Die WEG-Reform macht es notwendig, zu fragen, ob es sich bei einer behaupteten Störung um eine solche des gemeinschaftlichen Eigentums oder des Sondereigentums handelt. Die Antwort auf diese Frage ist für die Wohnungseigentümer, aber auch für Verwaltungen sehr wichtig! Wird nämlich das gemeinschaftliche Eigentum gestört, muss die Verwaltung gegebenenfalls einschreiten. Jedenfalls muss sie die Wohnungseigentümer informieren und für eine Willensbildung sorgen. Der BGH hatte in den letzten Monaten mehrfach Gelegenheit, für eine Aufklärung und eine Abgrenzung der verschiedenen Bereiche zu sorgen. Fasst man seine Entscheidungen zusammen, wann von einer Störung des Sondereigentums auszugehen ist, ergibt sich grob folgendes Bild:

Fall 1: Ein Wohnungseigentümer kann im Bereich seines Sondereigentums Lärm wahrnehmen. Lösung: Es kann eine Störung des Sondereigentums vorliegen. Der Umstand, dass der Lärm auch im gemeinschaftlichen Eigentum wahrzunehmen ist, ist unerheblich.

Fall 2: Ein Wohnungseigentümer kann im Bereich seines Sondereigentums Gerüche wahrnehmen. Lösung: Es kann eine Störung des Sondereigentums vorliegen. Der Umstand, dass die Gerüche auch im gemeinschaftlichen Eigentum wahrzunehmen sind, ist unerheblich.

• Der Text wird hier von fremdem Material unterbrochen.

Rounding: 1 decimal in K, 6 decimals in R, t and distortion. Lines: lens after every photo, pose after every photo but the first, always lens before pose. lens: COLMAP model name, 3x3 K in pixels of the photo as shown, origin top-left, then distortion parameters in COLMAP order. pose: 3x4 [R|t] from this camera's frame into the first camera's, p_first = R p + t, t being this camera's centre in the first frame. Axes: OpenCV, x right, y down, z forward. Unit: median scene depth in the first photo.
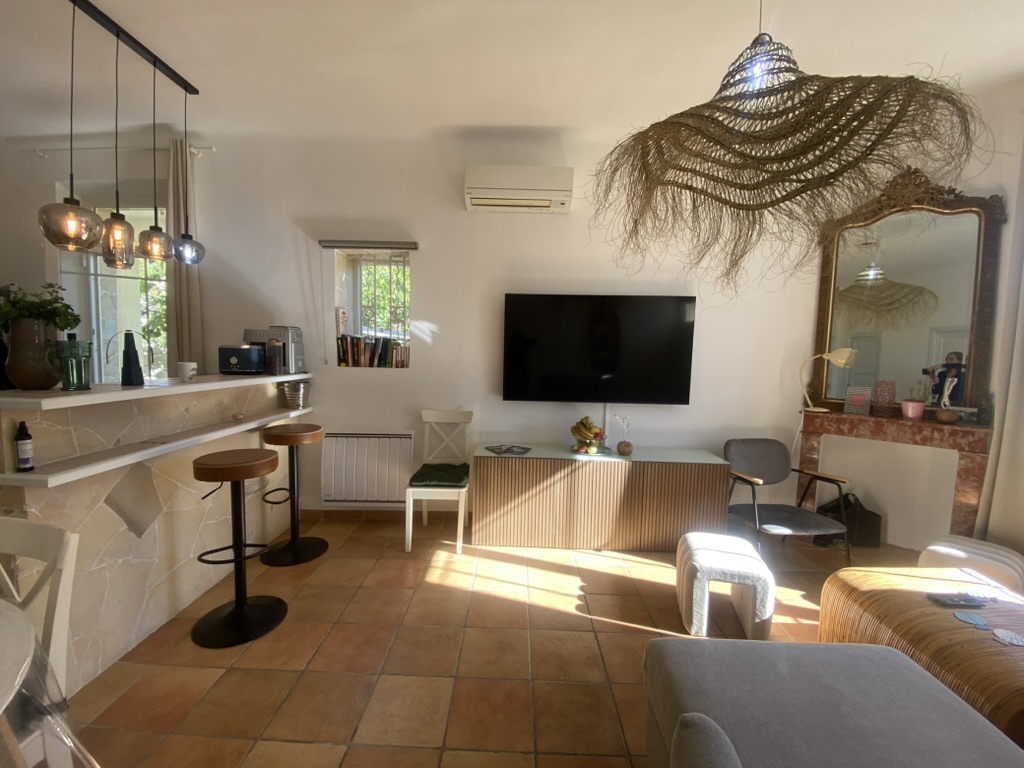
lens RADIAL K [[414.4, 0, 509.2], [0, 414.4, 385.1], [0, 0, 1]] dist [0.012775, -0.016423]
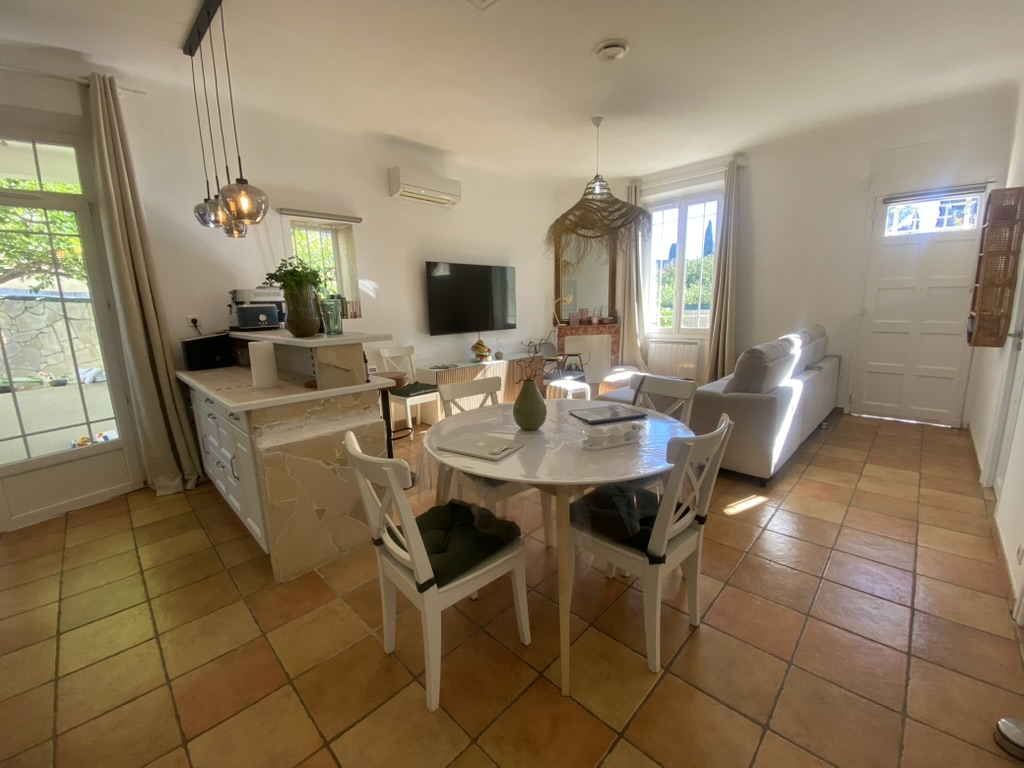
lens RADIAL K [[414.4, 0, 505.6], [0, 414.4, 384.7], [0, 0, 1]] dist [0.012775, -0.016423]
pose [[0.696901, -0.177776, 0.694784, -0.975179], [0.100096, 0.983418, 0.151228, 0.015097], [-0.710148, -0.035846, 0.703139, -0.266445]]
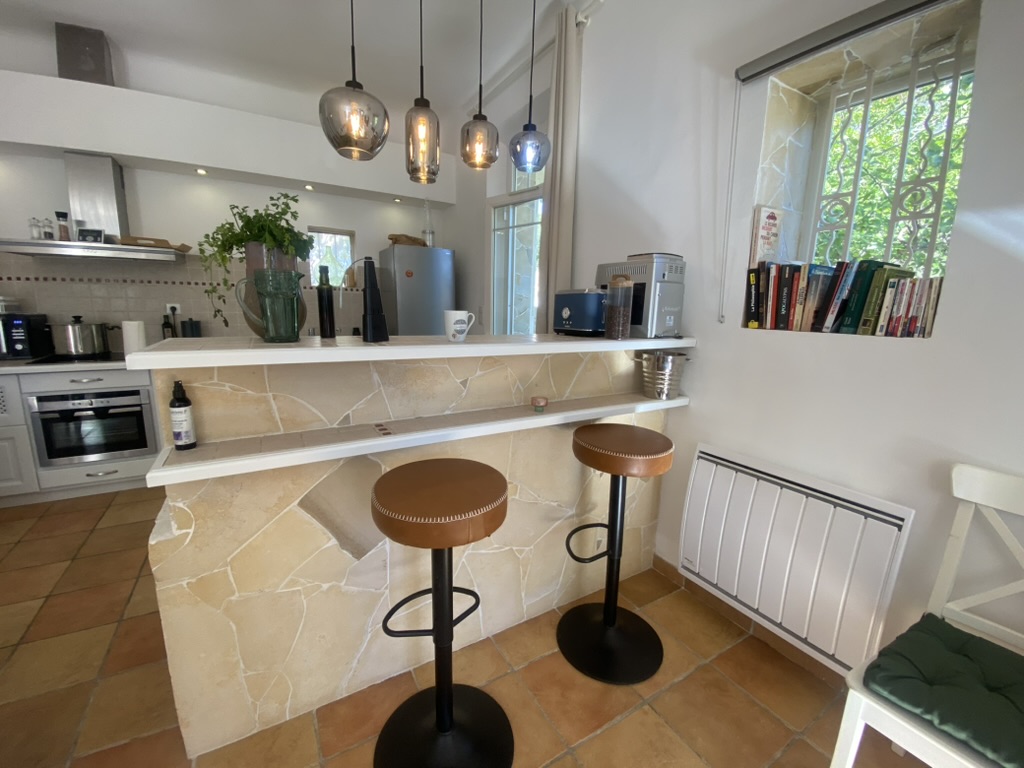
lens RADIAL K [[414.4, 0, 509.1], [0, 414.4, 385.0], [0, 0, 1]] dist [0.012775, -0.016423]
pose [[0.516854, 0.146529, -0.843440, -0.138687], [-0.076828, 0.989206, 0.124773, -0.019977], [0.852619, 0.000311, 0.522533, 0.558059]]
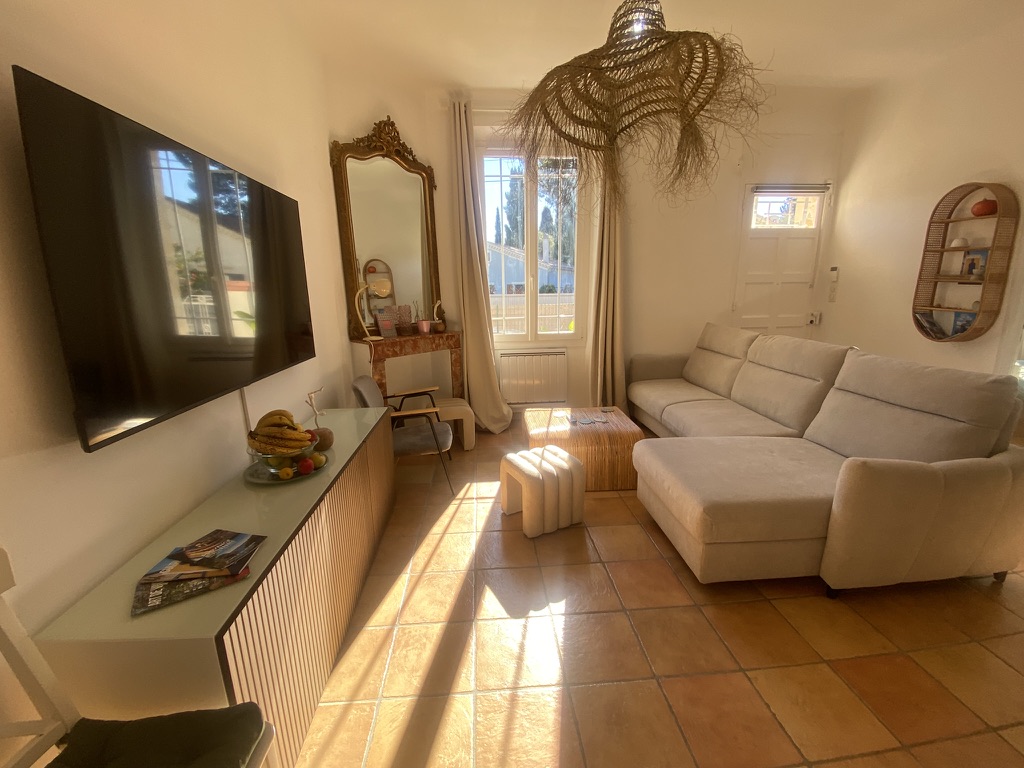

Fall 3: Ein Sondereigentum wird verschattet. Lösung: Es kann eine Störung des Sondereigentums vorliegen. Der Umstand, dass auch das gemeinschaftliche Eigentum verschattet wird, ist unerheblich.

Fall 4: Einem Sondereigentum wird die Aussicht genommen. Lösung: Es kann eine Störung des Sondereigentums vorliegen. Der Umstand, dass auch das gemeinschaftliche Eigentum eine Beeinträchtigung erfährt, ist unerheblich.